Teen artist Stephanie Angelica Solis-Kortlang, who often goes by Stephanie Solis, looked more like a journalist than a high school student when she walked through the giant double glass doors at Tempe Center for the Arts one July evening. A camera with giant lens hung around her neck, and she walked toward The Gallery at TCA with what looked like a real sense of purpose. Solis was there to attend the opening of an art exhibit called “Family Matters,” which celebrated and explored the multiple meanings of family.
Solis was one of eight teens whose work was selected for a special “Teen Wall” featured in the exhibit. Each of her three works of digital photography featured black and white images of her own family members. While people admired Solis’s work “Sisterhood,” the two girls featured in it—8-year-old Nicole Solis and 7-year-old Andrea Solis—sat nearby at a child-size table coloring flowers and handprints with a fat set of markers.
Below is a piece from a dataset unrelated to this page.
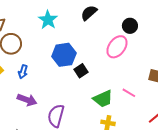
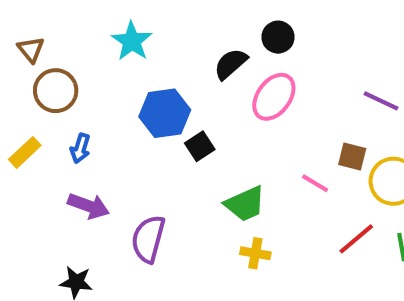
black semicircle: (89, 13) -> (231, 64), moved
black circle: (130, 26) -> (278, 37), moved
pink line: (129, 93) -> (315, 183), moved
A second Solis work, called “Two Generations Embracing,” showed two intertwined hands, one layered in wrinkles, set against a soft desert landscape. A third, titled “Seizure,” featured a trio of photos capturing family members helping Solis’s 18-year-old sister Daniela Natalie during the seizures that make their lives more unpredictable than most. Eleven of Solis’s family members, spanning four generations, attended the exhibit’s opening reception that evening. The youngest was 2-year-old Ian Solis, the oldest her grandmother Rosa Solis.
Eighteen family members with roots in Germany, Mexico and Spain now call Tucson or the Valley home. Several have lived here for more than two decades, but Solis and her family are relatively recent transplants; they moved here from San Diego in 2005. The move was hard on Solis, who was just finding her stride in social circles. “Art saved me,” she says. “Photography saved me.”
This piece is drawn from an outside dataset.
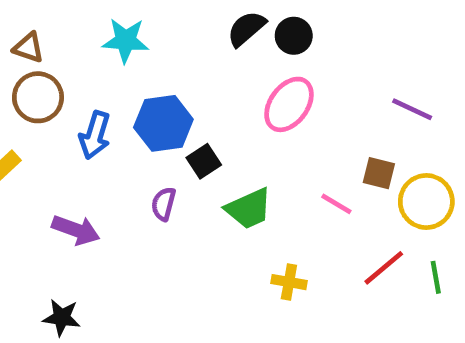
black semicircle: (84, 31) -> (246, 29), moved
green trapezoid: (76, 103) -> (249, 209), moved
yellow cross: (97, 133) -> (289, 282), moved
Today 16-year-old Solis is a junior at New School for the Arts and Academics in Tempe, studying photography with Phoenix artist Betsy BretHarte and dreaming of a photojournalism career. The trio of works exhibited at The Gallery at TCA was part of a school project, but Solis remembers cameras being a part of her life since she was a toddler, when her parents loved snapping Polaroid pictures. “I started taking pictures of everything when I was about 10,” recalls Solis.
Today her family’s South Phoenix home is filled with more than 100 works of art, from tapestries to paintings, all made by family members. When asked to pen an artist statement for the “Family Matters” exhibit, Solis knew just where to start. “My grandparents were both artists,” she wrote, “and with their inspiration, my passion sparked.” Solis even has works by her grandfather, Diederich Kortlang, stored on her cell phone. For this young artist, family really does matter.